Yeah, it was meant for the convenience of the unwashed masses who didn't care that much about quality (see Polaroid). Quick & easy to change cartridges were a major improvement over the minor hassle of manually starting a roll of film as far as those people were concerned. The cost was the big thing that kept them from being as huge a success as they might otherwise have been.

[–] [email protected] 3 points 1 month ago (1 children)

110 was much better quality photos and had the same ease of starting. Polaroid has much higher quality prints, though they were limited to exactly one size, while in theory you could enlarge disk to larger. With the grain being so bad I don't know why anyone would (though the article implies that good development processes were not as grainy - but I never saw that)

[–] [email protected] 1 points 1 month ago* (last edited 1 month ago) (1 children)

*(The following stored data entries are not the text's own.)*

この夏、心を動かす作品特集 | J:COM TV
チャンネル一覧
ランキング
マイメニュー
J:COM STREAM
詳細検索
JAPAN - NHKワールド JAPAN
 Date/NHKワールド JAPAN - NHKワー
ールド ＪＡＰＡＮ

If Polaroids were much "much higher quality" than both 110 and disc (I don't recall having seen the output of either of the latter two), then 110 and disc must have been extremely bad. I saw a fair number of Polaroids in my younger days, and they always looked very soft and blurry.

I was too young when 110 was released to know for sure, but it seemed to me it never really was marketed much so it never became all that mainstream. I think the advertising is what drove disc to achieve the market penetration that it did, and that was why it did better than 110 - at least for a little while.

[–] [email protected] 1 points 1 month ago

It has been so long I don't recall how polaroid compared to 110. I had a disc as a kid so I recall how disapointed I was in it. come to think of it the 'polaroids' I remember were kodak before they lost the patent battle and recalled them all.